後日談 旅行中はスマホから離れろ
タイトル通りである。
いくら乗車中は暇だからといってスマホを見るな。Twitterを開くな。ゲームのデイリーを回収するな。
そうやってどれだけの景色を見逃してきたのか。
と、やや強めの語気で自己糾弾をしてみたものの、暇なときは暇だったのだからしょうがない。程度は弁えているつもりだったが、あらためてツイート数を見直すと平時とあまり頻度が変わらない気がする。
ふと思うことがある。
ひとり旅でなければ、呟く回数は減るのだろうか?
筆者の周りはコロナの時代を経て身を固めた者が少なくない。人と人とを隔絶することが日常になって久しいが、彼らはそうなる前から築き上げてきた信頼関係をさらに育み、家庭を持つようになった。
また世情は徐々に旅行を再開するほうへと動き出している。自分がこうして旅をしようと思ったのもそんな空気が一因だ。
旅先で幾度となくすれ違ったカップルたち――僕は彼らを見て、何を思ったか?
……何て思ったんだっけ? 呟かなかったから忘れた。
筆者はTwitterを備忘録として使っている節がある。その時々で思ったことを日時込みで記すのに都合がいいのだ。逆にそこに書き込めないようなことは以後も取り扱う予定がないといえる。
この旅においても、ツイートは控えて書きたいことは整理してからこのエッセイ(?)に書けばいいと思っていた。
だがそうやってもったいぶるほど、大した経験はしていないのであった。
そう考えると、ひとり旅でなければ呟きが減るという仮説は正しいのだろう。
誰と行くか……という話はさておいて、同行者に話せばそれが疑似的な備忘録になることを知っている。思い出とは共有するものなのだから。
やや飛躍になってしまうが、身を固めた友人たちも同じように共有することを求めたのではないだろうか。人は寂しさを埋めるために他人を利用する。
そんな人の在り方を筆者は嫌っているが、同時に羨ましくもあった。助け合うことは利用し合うこと、なんて捻じれた認識をせずに済むのなら、一生そんな認識とは無縁のままでいてほしいと願う。

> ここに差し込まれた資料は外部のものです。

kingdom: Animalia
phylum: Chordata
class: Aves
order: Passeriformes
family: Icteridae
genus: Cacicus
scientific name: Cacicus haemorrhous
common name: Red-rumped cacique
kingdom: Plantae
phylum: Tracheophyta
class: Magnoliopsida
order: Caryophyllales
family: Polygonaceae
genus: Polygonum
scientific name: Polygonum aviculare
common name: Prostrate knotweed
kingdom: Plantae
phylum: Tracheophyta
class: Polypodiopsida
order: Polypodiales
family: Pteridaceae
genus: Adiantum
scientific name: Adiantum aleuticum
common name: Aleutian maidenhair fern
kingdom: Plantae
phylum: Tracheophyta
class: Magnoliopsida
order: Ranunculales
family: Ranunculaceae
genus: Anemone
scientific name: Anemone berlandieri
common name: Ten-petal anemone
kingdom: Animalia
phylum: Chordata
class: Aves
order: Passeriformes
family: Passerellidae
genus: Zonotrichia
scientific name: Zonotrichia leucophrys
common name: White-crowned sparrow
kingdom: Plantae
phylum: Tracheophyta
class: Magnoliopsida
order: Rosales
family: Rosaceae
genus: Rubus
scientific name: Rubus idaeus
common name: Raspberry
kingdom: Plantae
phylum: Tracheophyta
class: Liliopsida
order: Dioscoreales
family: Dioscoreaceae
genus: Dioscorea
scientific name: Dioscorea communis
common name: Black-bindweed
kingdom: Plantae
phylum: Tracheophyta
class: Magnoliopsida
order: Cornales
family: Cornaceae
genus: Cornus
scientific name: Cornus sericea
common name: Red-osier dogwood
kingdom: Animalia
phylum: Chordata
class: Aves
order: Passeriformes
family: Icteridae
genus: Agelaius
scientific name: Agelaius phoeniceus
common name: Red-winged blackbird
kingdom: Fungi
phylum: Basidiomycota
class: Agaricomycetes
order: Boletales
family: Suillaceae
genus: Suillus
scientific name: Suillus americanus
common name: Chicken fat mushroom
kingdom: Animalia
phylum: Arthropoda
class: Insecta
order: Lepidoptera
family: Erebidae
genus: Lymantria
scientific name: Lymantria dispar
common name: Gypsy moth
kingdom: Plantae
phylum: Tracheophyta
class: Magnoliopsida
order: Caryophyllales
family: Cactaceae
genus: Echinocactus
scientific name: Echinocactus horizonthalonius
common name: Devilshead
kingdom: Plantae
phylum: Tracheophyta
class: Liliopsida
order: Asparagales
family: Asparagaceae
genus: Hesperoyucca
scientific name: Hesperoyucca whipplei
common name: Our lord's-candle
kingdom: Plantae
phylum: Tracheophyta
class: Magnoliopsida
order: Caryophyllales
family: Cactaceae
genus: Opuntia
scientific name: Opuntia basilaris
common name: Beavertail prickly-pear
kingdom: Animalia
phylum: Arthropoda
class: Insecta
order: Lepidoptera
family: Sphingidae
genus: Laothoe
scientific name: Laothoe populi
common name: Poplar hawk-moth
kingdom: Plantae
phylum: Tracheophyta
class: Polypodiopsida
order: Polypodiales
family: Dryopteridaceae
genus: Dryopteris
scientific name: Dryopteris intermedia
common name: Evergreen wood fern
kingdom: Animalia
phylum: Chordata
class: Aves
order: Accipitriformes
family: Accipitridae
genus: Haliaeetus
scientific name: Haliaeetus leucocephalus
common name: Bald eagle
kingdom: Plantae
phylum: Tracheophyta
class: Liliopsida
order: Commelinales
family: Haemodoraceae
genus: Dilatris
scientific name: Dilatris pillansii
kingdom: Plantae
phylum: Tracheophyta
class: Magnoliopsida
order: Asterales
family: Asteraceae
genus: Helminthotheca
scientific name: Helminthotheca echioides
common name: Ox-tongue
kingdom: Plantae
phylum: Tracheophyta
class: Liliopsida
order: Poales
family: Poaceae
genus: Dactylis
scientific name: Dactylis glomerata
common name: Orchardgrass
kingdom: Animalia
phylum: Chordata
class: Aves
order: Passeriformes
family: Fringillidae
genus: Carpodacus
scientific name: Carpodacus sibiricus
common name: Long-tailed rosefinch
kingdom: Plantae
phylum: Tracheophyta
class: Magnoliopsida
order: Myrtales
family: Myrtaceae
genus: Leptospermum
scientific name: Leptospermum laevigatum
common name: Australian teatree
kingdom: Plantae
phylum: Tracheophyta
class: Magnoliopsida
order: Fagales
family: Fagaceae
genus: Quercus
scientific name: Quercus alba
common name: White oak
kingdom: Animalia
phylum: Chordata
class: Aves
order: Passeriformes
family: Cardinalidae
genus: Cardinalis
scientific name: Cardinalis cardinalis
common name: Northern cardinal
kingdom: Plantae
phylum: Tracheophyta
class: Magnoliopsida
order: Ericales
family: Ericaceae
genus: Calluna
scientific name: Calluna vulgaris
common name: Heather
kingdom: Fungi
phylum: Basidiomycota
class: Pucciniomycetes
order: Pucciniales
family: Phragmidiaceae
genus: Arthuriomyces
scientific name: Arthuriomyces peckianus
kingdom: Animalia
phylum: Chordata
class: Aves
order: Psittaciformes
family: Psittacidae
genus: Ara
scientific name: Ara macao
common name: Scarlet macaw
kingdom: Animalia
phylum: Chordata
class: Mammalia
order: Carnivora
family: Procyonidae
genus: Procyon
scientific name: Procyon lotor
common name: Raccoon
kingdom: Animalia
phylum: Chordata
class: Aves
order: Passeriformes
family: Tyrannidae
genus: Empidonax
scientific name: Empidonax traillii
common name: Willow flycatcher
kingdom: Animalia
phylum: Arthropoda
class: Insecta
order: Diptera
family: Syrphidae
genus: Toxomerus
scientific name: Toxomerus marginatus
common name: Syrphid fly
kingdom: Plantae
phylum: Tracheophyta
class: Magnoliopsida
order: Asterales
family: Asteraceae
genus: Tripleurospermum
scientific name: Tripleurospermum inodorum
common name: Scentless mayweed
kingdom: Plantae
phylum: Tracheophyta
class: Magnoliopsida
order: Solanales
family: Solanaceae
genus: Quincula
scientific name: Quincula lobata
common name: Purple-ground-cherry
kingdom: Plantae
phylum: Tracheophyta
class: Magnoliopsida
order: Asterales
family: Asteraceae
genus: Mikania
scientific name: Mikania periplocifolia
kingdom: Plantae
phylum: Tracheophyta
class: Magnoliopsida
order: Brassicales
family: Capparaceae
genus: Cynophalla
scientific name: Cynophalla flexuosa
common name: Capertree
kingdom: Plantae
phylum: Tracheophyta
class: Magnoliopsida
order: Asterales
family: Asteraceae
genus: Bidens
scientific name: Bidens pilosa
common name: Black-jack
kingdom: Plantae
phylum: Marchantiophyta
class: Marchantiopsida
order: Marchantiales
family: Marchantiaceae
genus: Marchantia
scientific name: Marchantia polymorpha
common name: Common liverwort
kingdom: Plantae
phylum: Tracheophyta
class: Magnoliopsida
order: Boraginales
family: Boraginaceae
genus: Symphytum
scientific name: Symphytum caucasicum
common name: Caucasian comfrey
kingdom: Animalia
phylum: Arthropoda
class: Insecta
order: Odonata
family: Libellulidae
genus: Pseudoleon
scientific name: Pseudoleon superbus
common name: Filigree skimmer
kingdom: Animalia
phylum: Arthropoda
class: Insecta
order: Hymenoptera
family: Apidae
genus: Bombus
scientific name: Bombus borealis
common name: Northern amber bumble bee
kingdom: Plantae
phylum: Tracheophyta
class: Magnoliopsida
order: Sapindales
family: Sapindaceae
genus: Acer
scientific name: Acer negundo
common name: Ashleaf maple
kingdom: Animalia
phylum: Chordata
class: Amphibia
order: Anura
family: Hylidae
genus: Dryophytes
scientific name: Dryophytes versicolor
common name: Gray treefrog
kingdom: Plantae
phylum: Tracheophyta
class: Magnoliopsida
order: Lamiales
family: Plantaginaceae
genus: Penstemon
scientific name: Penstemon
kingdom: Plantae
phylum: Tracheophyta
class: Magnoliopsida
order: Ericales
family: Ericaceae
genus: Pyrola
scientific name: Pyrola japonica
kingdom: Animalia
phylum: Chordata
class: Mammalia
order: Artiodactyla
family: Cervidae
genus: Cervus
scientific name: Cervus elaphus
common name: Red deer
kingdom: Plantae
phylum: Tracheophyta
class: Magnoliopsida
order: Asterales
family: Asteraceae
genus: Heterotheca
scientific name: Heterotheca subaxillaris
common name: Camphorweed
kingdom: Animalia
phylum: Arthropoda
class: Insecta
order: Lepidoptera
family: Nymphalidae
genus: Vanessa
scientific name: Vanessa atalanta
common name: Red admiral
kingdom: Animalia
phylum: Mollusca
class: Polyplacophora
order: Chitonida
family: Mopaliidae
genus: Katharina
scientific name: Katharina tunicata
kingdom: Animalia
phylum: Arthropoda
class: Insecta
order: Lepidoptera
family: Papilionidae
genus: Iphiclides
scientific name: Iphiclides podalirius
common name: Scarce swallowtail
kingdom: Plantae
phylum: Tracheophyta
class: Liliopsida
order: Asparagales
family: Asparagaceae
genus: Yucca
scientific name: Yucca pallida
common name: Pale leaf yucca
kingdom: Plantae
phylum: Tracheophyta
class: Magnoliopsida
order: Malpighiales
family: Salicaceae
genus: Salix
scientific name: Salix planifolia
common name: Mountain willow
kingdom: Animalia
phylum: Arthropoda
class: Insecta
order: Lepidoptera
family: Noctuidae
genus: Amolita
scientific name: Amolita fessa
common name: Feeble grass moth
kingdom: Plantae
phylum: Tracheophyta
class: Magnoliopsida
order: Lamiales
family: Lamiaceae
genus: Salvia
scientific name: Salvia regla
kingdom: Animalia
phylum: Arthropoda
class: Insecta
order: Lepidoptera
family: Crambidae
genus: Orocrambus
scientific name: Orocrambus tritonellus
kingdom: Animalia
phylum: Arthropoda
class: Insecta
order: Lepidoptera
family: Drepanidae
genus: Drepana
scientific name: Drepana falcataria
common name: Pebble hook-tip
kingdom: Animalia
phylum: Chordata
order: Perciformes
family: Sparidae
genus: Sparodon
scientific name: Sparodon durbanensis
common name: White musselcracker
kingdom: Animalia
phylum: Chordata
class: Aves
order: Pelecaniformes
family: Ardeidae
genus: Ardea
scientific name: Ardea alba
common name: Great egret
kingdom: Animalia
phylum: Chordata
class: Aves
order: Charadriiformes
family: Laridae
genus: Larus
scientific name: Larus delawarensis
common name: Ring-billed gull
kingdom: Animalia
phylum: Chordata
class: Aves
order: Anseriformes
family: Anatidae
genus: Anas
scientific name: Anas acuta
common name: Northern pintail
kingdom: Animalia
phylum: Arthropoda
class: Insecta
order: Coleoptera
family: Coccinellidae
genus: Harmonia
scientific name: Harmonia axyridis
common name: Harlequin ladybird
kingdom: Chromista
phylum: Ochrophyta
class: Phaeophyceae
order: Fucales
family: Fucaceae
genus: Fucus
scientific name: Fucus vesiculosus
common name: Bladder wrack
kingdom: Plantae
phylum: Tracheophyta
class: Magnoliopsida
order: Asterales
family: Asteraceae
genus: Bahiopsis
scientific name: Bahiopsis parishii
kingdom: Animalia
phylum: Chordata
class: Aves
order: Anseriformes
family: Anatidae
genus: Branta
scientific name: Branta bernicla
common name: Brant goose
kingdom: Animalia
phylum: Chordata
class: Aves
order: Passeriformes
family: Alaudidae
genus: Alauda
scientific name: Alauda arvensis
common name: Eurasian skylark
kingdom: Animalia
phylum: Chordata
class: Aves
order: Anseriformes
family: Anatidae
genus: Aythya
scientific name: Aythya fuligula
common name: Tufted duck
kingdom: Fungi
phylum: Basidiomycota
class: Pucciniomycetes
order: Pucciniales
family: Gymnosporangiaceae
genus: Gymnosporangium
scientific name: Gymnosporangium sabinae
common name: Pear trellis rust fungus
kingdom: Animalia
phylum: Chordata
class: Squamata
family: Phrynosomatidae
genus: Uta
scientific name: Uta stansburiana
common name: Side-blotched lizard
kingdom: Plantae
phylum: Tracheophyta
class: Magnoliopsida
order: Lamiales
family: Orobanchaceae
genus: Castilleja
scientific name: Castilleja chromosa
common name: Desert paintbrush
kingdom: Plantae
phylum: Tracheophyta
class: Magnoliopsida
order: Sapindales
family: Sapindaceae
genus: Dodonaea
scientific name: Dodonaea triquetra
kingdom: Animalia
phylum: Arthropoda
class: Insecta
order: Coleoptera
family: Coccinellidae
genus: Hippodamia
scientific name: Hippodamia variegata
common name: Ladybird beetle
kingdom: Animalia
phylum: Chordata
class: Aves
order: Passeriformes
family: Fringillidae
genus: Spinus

幸い、筆者にも友人は居る。彼らと過ごした昨年末の忘年会は楽しかった。
それを利用し合ったと表現するほど、さすがにそこまで自分は盲目ではない。
今回の旅は自宅に帰るという形で終結を迎えた。
何も目指すつもりのない旅だったが、青春十八きっぷの利用回数という明確なリミットがあり、辿り着いた先で骨を埋める覚悟もなかった僕は家に帰ることを選んだ。
というかWHITE ALBUM2(筆者が年末に購入した恋愛アドベンチャーゲーム)をプレイしなけりゃ死んでも死にきれん。
裏を返せばそれを購入しなければどうなっていたのだろうかという話だ。
生きる理由。それは朝風呂であり、恋愛アドベンチャーゲームであり。
くだらない日々の呟きと、それを眺める誰かの存在なのかもしれない。
だいたいそんな感じで、今回の紀行もおしまいおしまい。
シーユーアゲイン、ネクストトラベル。